Heck, we even decided to try the idea at Business Objects, launching a new analytical applications division called Ithena, with a mission to build CRM analytical applications on top of our platform.  We made a lot of mistakes with Ithena, which was the beginning of the end of my infatuation with the concept:

  • We staffed it with the wrong people.  Instead of hiring experts in CRM, we staffed it largely with experts in BI platforms.  Applications businesses are first and foremost about domain expertise.
  • They built the wrong thing.  Lacking CRM knowledge, they invested in building platform extensions that would be useful if one day you wanted to build a CRM analytical app.  From a procrastination viewpoint, it felt like a middle school dance.  Later, in Ithena’s wreckage, I found one of the prouder moments of my marketing career  — when I simply repositioned the product to what it was (versus what we wanted it to be), sales took off.
  • We blew the model.  They were both too close and too far.  They were in the same building, staffed largely with former parent-company employees, and they kept stock options in both the parent the spin-out.  It didn’t end up a new, different company.  It ended up a cool kids area within the existing one.
  • We created channel conflict with ourselves.  Exacerbated by the the thinness of the app, customers had trouble telling the app from the platform.  We’d have platform salesreps saying “just build the app yourself” and apps salesreps saying that you couldn’t.
  • They didn’t act like entrepreneurs.  They ran the place like big-company, process-oriented people, not scrappy entrepreneurs fighting for food to get through the week.  Favorite example:  they had hired a full-time director of salesops before they had any customers.  Great from an MBO achievement perspective (“check”).  But a full-time employee without any orders to book or sales to analyze?  Say what you will, but that would never happen at a startup.

As somebody who started out pretty enthralled with intrapreneurship, I ended up pretty jaded on it.

I was talking to a vendor about these topics the other day, and all these memories came back.  So I did quick bit of Googling to find out what happened to that intrapreneurship wave.  The answer is not much.

Entrepreneurship crushes intrapreneurship in Google Trends.  Just for fun, I added SPACs to see their relatively popularity.

Here’s my brief epitaph for intrapreneurship.  It didn’t work because:

  • Intrapreneurs are basically entrepreneurs without commitment.  And commitment, that burn the ships attitude, is key part of willing a startup into success.
  • The entry barriers to entrepreneurship, particularly in technology, are low.  It’s not that hard (provided you can dodge Silicon Valley’s sexism, ageism, and other undesirable -isms) for someone in love with an idea to quit their job, raise capital, and start a company.
  • The intrapreneurial venture is unable to prioritize its needs over those of the parent.  “As long as you’re living in my house, you’ll do things my way,” might work for parenting (and it doesn’t) but it definitely does not work for startup businesses.
  • With entrepreneurship one “yes” enables an idea, with intrapreneurship, one “no” can kill it.  What’s more, the sheer inertia in moving a decision through the hierarchy could kill an idea or cause a missed opportunity.
  • In terms of the ability to attract talent and raise capital, entrepreneurship beats intrapreneurship hands down.  Particularly today, where the IPO class of 2020 raised a mean of $350M prior to going public.
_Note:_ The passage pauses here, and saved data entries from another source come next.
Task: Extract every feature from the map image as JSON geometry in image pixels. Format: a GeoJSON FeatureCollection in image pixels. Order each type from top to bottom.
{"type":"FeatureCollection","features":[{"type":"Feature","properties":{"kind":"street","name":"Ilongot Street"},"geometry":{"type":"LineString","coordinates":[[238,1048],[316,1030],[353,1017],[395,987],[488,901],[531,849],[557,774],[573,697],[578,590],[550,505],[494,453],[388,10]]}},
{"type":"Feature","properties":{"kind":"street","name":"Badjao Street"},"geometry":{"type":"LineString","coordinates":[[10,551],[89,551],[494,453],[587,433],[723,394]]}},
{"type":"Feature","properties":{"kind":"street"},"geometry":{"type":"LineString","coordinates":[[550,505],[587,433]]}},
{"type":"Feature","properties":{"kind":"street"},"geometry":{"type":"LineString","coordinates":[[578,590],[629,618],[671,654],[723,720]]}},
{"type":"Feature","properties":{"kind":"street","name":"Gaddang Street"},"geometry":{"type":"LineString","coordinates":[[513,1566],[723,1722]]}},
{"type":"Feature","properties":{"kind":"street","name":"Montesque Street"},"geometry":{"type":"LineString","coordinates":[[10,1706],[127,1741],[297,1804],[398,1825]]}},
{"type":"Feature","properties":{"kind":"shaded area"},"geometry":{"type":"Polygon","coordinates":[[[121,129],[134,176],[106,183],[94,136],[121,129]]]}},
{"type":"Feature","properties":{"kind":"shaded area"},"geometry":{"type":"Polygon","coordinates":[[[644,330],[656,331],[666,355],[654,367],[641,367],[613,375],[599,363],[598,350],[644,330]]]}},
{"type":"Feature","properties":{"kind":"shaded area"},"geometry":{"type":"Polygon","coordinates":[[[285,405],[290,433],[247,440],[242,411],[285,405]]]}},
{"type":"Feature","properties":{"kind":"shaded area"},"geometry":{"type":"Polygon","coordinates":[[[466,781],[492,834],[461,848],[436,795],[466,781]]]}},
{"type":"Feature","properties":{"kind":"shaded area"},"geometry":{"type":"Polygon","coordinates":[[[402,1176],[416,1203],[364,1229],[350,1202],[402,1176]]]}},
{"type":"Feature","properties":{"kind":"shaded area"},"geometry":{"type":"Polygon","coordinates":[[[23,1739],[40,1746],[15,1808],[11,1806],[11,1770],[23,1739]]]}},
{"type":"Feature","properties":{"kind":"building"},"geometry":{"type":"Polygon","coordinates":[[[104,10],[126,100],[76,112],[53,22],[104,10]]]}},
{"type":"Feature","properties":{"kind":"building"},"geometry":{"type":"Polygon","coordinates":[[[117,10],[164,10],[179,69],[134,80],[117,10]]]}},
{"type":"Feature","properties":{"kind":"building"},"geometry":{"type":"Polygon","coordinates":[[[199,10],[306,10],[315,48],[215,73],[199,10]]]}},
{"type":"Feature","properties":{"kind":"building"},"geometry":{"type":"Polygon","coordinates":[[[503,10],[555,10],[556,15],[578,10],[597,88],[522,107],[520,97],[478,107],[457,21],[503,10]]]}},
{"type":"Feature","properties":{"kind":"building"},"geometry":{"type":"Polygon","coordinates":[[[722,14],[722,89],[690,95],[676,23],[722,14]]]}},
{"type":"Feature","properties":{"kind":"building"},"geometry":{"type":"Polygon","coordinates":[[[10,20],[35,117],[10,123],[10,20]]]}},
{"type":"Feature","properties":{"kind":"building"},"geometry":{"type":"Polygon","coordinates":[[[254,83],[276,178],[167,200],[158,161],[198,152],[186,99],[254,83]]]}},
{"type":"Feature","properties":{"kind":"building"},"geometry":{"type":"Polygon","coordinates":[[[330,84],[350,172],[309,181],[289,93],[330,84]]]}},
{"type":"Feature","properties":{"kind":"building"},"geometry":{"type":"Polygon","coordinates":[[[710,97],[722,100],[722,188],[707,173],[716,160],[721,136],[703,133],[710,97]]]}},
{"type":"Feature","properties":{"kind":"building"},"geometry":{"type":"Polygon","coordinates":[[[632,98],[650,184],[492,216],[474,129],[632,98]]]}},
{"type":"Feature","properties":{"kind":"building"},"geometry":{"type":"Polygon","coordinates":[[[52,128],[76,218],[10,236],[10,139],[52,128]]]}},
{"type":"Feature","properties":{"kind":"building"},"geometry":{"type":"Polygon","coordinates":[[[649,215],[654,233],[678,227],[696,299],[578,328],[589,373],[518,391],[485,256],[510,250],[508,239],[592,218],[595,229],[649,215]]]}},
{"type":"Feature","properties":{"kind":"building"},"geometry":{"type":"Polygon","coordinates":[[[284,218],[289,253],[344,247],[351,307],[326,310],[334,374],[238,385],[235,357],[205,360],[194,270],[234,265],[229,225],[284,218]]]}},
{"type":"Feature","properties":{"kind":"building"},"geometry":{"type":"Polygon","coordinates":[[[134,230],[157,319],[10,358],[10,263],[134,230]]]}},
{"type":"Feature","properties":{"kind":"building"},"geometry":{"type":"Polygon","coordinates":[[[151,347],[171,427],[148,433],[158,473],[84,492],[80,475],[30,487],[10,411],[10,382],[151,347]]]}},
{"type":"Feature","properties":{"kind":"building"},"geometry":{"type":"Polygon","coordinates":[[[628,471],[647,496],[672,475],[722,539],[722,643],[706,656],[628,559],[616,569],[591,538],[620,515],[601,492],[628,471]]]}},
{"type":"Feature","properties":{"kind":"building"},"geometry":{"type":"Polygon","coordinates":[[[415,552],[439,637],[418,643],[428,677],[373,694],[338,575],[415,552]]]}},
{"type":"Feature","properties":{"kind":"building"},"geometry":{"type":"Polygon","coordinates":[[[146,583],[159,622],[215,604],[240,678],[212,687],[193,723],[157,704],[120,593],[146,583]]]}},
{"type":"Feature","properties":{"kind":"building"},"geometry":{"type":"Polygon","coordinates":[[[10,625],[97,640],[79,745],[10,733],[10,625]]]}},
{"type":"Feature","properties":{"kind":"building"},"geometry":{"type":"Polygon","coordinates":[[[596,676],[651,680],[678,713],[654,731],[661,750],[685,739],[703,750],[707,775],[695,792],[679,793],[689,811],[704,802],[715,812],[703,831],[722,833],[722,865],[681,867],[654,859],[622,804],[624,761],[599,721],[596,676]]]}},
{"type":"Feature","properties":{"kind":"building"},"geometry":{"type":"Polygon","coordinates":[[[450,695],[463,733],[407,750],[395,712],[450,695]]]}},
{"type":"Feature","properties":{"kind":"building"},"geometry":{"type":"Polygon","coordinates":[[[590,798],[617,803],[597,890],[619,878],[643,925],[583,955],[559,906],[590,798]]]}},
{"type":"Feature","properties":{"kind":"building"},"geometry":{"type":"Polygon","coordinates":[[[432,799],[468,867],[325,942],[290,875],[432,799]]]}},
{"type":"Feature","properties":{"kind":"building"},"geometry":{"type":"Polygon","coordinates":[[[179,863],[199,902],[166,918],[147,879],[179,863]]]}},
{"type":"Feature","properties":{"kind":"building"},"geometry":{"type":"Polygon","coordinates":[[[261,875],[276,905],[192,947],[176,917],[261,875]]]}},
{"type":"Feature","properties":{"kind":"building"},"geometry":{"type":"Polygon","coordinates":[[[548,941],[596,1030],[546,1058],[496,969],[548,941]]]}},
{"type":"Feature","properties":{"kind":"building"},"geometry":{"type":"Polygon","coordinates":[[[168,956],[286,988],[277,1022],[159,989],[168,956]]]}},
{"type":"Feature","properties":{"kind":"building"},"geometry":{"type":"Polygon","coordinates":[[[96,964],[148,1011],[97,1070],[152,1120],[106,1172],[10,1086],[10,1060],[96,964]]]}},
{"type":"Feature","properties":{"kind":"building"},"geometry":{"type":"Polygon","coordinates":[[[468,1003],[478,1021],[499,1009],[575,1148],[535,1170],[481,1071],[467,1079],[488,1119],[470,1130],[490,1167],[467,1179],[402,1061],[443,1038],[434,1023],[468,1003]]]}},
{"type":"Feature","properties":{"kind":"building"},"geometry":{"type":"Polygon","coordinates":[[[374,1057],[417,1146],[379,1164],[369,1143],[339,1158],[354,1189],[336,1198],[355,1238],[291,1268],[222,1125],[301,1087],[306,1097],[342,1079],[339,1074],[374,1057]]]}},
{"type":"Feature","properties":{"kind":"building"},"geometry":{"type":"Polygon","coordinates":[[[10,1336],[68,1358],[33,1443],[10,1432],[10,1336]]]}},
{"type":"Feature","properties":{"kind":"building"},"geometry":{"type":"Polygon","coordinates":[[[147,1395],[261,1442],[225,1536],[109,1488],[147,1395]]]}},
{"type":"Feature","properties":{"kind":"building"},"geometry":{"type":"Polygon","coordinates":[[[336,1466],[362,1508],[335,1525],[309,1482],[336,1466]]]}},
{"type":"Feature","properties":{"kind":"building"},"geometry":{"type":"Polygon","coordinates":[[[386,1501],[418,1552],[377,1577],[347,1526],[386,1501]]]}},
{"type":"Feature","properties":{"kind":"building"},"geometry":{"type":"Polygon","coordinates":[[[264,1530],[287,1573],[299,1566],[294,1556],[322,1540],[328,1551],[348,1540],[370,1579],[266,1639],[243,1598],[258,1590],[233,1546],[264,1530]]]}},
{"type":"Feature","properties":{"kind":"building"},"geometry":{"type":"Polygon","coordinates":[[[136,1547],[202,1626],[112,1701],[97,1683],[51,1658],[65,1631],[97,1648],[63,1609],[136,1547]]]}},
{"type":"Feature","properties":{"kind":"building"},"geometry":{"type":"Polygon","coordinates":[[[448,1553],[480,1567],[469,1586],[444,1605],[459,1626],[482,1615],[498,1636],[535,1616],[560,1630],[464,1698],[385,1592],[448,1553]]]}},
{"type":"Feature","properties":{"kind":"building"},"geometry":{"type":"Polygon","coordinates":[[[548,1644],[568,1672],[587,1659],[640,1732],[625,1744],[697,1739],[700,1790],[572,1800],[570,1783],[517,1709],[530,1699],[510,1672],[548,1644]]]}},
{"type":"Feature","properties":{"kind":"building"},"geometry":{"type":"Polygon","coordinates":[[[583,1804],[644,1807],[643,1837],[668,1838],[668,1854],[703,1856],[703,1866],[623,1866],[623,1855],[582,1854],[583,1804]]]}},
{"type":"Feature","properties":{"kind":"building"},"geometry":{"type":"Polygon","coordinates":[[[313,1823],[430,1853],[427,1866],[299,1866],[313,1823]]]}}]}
As one friend put it, it’s easy with intrapreneurship to end up with all the downsides of both models.  Better to be “all in” and redefine the new initiative into your corporate self image, or “all out” and spin it out as an independent entity.

I’m all for general mangers (GMs) acting as mini-CEOs, running products as a portfolio of businesses.  But that job, and it’s a hard one, is simply not the same as what entrepreneurs do in creating new ventures.  It’s not even close.

The intrapreneur is dead, long live the GM.